Let us fast, humbling our souls as the day draws near on which the Teacher of humility humbled Himself becoming obedient even to death on a cross. Let us imitate
His cross, fastening to it our passions subdued by the nails of abstinence. Let us chastise our body, subjecting it to obedience, and, lest we slip into illicit pleasures through
our undisciplined flesh, let us in taming it sometimes withdraw licit pleasures. Self-indulgence and drunkenness ought to be shunned on other days; throughout this season, however, even legitimate eating is to be checked. Adultery and fornication must always be abhorred and avoided, but on these days special restraint must be practised even by mar-
ried persons. The flesh, which has been accustomed to restraint in regard to its own satisfaction, will readily submit to you when there is question of clinging to another’s goods.Of course, care must be taken to avoid merely changing instead of lessening pleasures. For you may observe that certain persons seek out rare liquors in place of their ordinary wine; that they, with much greater relish, counterbalance by the juice of other fruits what they lose by denying themselves the juice of grapes; that, in place of meat, they procure food of manifold variety and appeal; that they store up,
as opportune for this season, delights which they would be ashamed to indulge in at other times. In this way, the observance of Lent becomes, not the curbing of old passions, but an opportunity for new pleasures. Take measures in advance, my brethren, with as much diligence as possible, to prevent these attitudes from creeping upon you. Let frugality be joined to fasting. As surfeiting the stomach is to be censured, so stimulants of the appetite must be eliminated. It is not that certain kinds of food are to be detested, but that bodily pleasure is to be checked. Esau was censured, not for having desired a fat calf or plump birds, but for having coveted a dish of pottage. 5 And holy King David repented of having excessively desired water. 6 Hence, not by delicacies obtained with much labor and at great expense, but by the cheaper food found within reach, is the body to be refreshed, or, rather, sustained in its fasting.

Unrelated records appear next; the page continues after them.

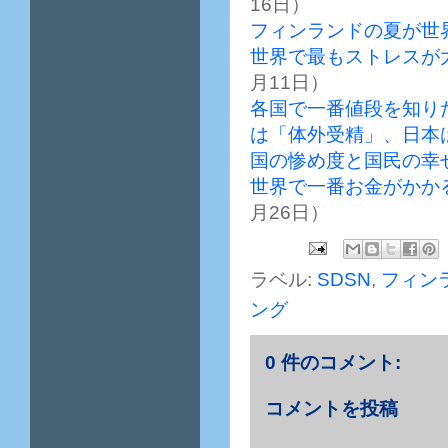
16日）
フィンランドの夏が世
世界で最もストレスが
月11日）
各国で一番値段を知り
は「体外受精」、日本
国の惨め度と国民の幸
世界で一番お金がかか
月26日）
ラベル:
SDSN
,
フィン
ング
0 件のコメント:
コメントを投稿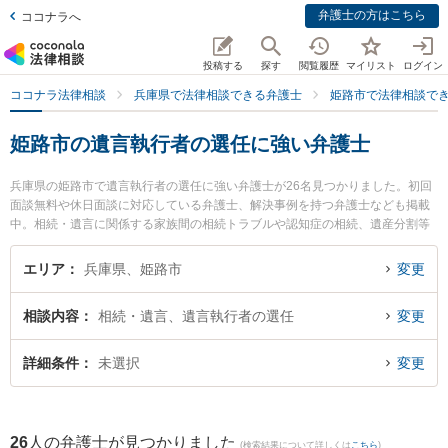
弁護士の方はこちら
ココナラへ
投稿する
探す
閲覧履歴
マイリスト
ログイン
ココナラ法律相談
兵庫県で法律相談できる弁護士
姫路市で法律相談で
姫路市の遺言執行者の選任に強い弁護士
兵庫県の姫路市で遺言執行者の選任に強い弁護士が26名見つかりました。初回
面談無料や休日面談に対応している弁護士、解決事例を持つ弁護士なども掲載
中。相続・遺言に関係する家族間の相続トラブルや認知症の相続、遺産分割等
の細かな分野での絞り込み検索もでき便利です。特に弁護士法人ALG＆Associa
tes 姫路法律事務所の松下 将弁護士や天野・上垣法律会計事務所の大西 達也弁
エリア
兵庫県、姫路市
変更
護士、姫路さくら法律事務所の高橋 朋子弁護士のプロフィール情報や弁護士費
用、強みなどが注目されています。『姫路市で土日や夜間に発生した遺言執行
相談内容
相続・遺言、遺言執行者の選任
変更
者の選任のトラブルを今すぐに弁護士に相談したい』『遺言執行者の選任のト
ラブル解決の実績豊富な近くの弁護士を検索したい』『初回相談無料で遺言執
行者の選任を法律相談できる姫路市内の弁護士に相談予約したい』などでお困
詳細条件
未選択
変更
りの相談者さんにおすすめです。
26
人の弁護士が見つかりました
(検索結果について詳しくは
こちら
)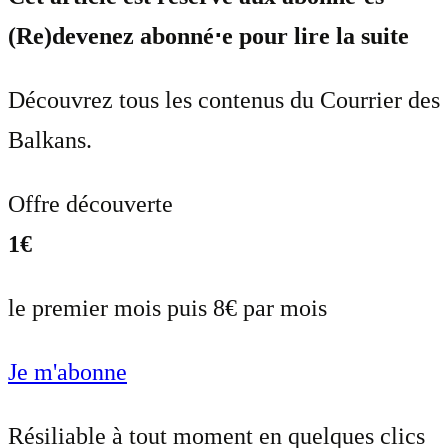
(Re)devenez abonné⋅e pour lire la suite
Découvrez tous les contenus du Courrier des
Balkans.
Offre découverte
1€
le premier mois puis 8€ par mois
Je m'abonne
Résiliable à tout moment en quelques clics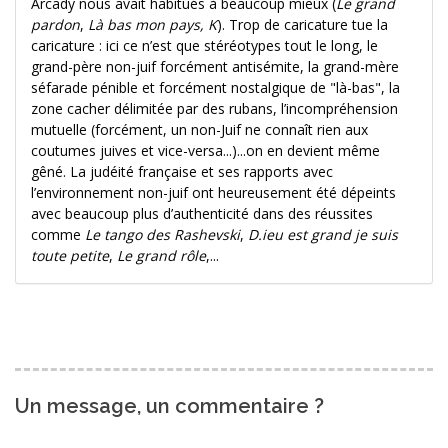
Arcady nous avait habitués à beaucoup mieux (
Le grand
pardon
,
Là bas mon pays, K
). Trop de caricature tue la
caricature : ici ce n’est que stéréotypes tout le long, le
grand-père non-juif forcément antisémite, la grand-mère
séfarade pénible et forcément nostalgique de "là-bas", la
zone cacher délimitée par des rubans, l’incompréhension
mutuelle (forcément, un non-Juif ne connaît rien aux
coutumes juives et vice-versa...)...on en devient même
gêné. La judéité française et ses rapports avec
l’environnement non-juif ont heureusement été dépeints
avec beaucoup plus d’authenticité dans des réussites
comme
Le tango des Rashevski
,
D.ieu est grand je suis
toute petite
,
Le grand rôle
,...
Un message, un commentaire ?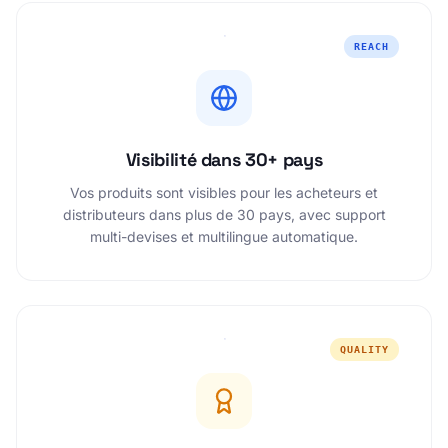
REACH
Visibilité dans 30+ pays
Vos produits sont visibles pour les acheteurs et
distributeurs dans plus de 30 pays, avec support
multi-devises et multilingue automatique.
QUALITY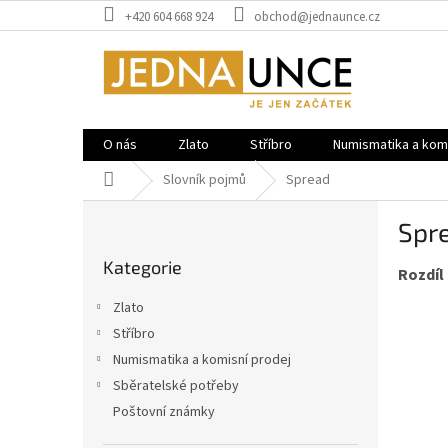
Přejít
+420 604 668 924
obchod@jednaunce.cz
na
obsah
O nás
Zlato
Stříbro
Numismatika a komi
Domů
Slovník pojmů
Spread
P
Spr
o
Přeskočit
s
Kategorie
kategorie
Rozdíl
t
r
Zlato
a
Stříbro
n
Numismatika a komisní prodej
n
í
Sběratelské potřeby
p
Poštovní známky
a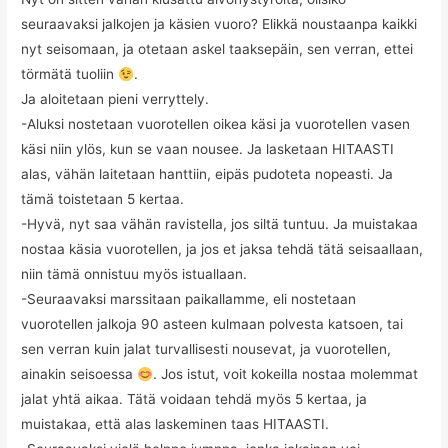
seuraavaksi jalkojen ja käsien vuoro? Elikkä noustaanpa kaikki
nyt seisomaan, ja otetaan askel taaksepäin, sen verran, ettei
törmätä tuoliin
.
Ja aloitetaan pieni verryttely.
-Aluksi nostetaan vuorotellen oikea käsi ja vuorotellen vasen
käsi niin ylös, kun se vaan nousee. Ja lasketaan HITAASTI
alas, vähän laitetaan hanttiin, eipäs pudoteta nopeasti. Ja
tämä toistetaan 5 kertaa.
-Hyvä, nyt saa vähän ravistella, jos siltä tuntuu. Ja muistakaa
nostaa käsia vuorotellen, ja jos et jaksa tehdä tätä seisaallaan,
niin tämä onnistuu myös istuallaan.
-Seuraavaksi marssitaan paikallamme, eli nostetaan
vuorotellen jalkoja 90 asteen kulmaan polvesta katsoen, tai
sen verran kuin jalat turvallisesti nousevat, ja vuorotellen,
ainakin seisoessa
. Jos istut, voit kokeilla nostaa molemmat
jalat yhtä aikaa. Tätä voidaan tehdä myös 5 kertaa, ja
muistakaa, että alas laskeminen taas HITAASTI.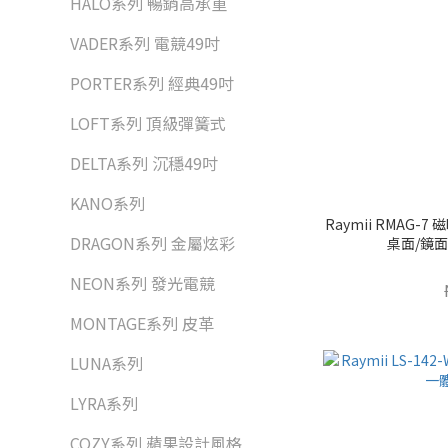
HALO系列 暢銷高承重
VADER系列 電競49吋
PORTER系列 經典49吋
LOFT系列 頂級彈簧式
DELTA系列 沉穩49吋
KANO系列
Raymii RMAG
DRAGON系列 金屬炫彩
桌面/鏡
NEON系列 發光電競
MONTAGE系列 皮革
LUNA系列
LYRA系列
COZY系列 蘋果設計風格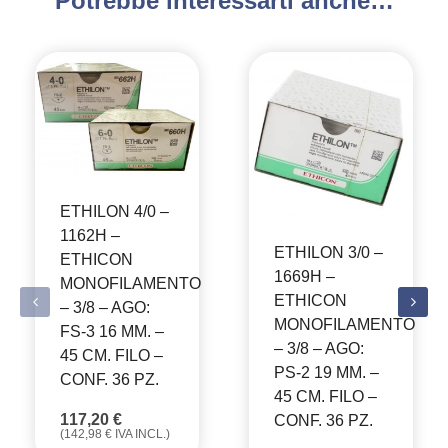
Potrebbe interessarti anche…
ETHILON 4/0 –
1162H –
ETHILON 3/0 –
ETHICON
1669H –
MONOFILAMENTO
ETHICON
– 3/8 – AGO:
MONOFILAMENTO
FS-3 16 MM. –
– 3/8 – AGO:
45 CM. FILO –
PS-2 19 MM. –
CONF. 36 PZ.
45 CM. FILO –
117,20
€
CONF. 36 PZ.
(
142,98
€
IVA INCL.)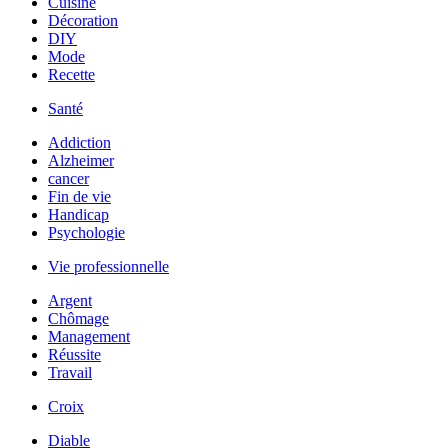
Cuisine
Décoration
DIY
Mode
Recette
Santé
Addiction
Alzheimer
cancer
Fin de vie
Handicap
Psychologie
Vie professionnelle
Argent
Chômage
Management
Réussite
Travail
Croix
Diable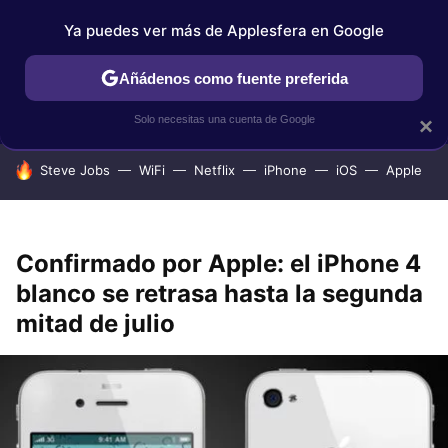
Ya puedes ver más de Applesfera en Google
IPHONE
TUTORIALES
APPLESFERA SELECCIÓN
IOS
Añádenos como fuente preferida
Solo necesitas una cuenta de Google
×
HOY SE HABLA DE
Steve Jobs
WiFi
Netflix
iPhone
iOS
Apple
Confirmado por Apple: el iPhone 4
blanco se retrasa hasta la segunda
mitad de julio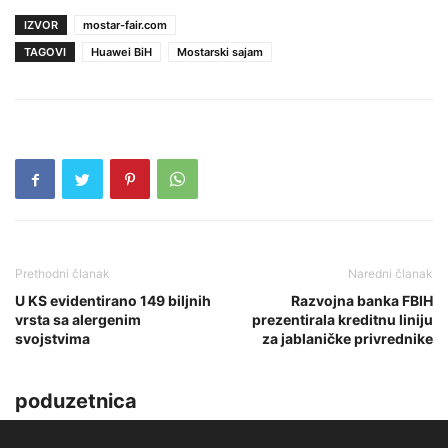
IZVOR
mostar-fair.com
TAGOVI
Huawei BiH
Mostarski sajam
Prethodni članak
Naredni članak
U KS evidentirano 149 biljnih
Razvojna banka FBIH
vrsta sa alergenim
prezentirala kreditnu liniju
svojstvima
za jablaničke privrednike
poduzetnica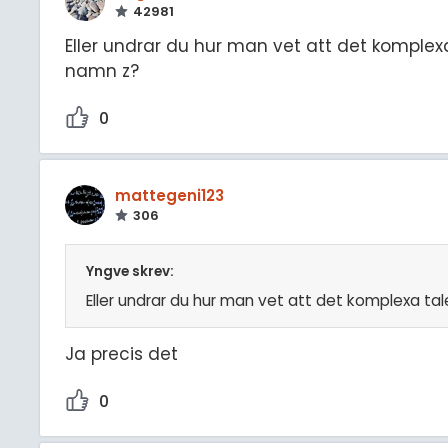
42981
Eller undrar du hur man vet att det komplex
namn z?
0
mattegeni123
306
Yngve skrev:
Eller undrar du hur man vet att det komplexa ta
Ja precis det
0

So, no, the parish Lenten All-You-Can-Eat Fish Fry would probably not fly with St. Augustine. Or any other the saints, I’m guessing.
For you see, traditionally, Catholic spirituality emphasizes frugality, simplicity and an appropriate level of asceticism, for all, not just religious. This was undoubtedly a more organically experienced reality in times in which most people lived in survival mode most of the time anyway. Our more generally prosperous times have undercut this sensibility, narrowed it and domesticated it, so that any call to bodily mortification and sacrifice is presented as a possibly helpful lifestyle choice rather than what all Christians should be striving for, since all Christians (as Augustine notes) live in imitation of Christ and his sacrifice and humility.
It is also a fundamental orientation that lived alongside the Catholic embrace of the Incarnation and God’s goodness as experienced through creation: that is the Feast, alongside the Fast. They coexist, sometimes uneasily and in tension, questioning and challenging each other in spiritual writings, traditions, liturgy, church law and the lives of ordinary Christians. They do so vividly this week, as Carnivale tumbles into Ash Wednesday.
Together we feast, together we fast, on our way, letting Jesus teach us what it is we are really hungry for.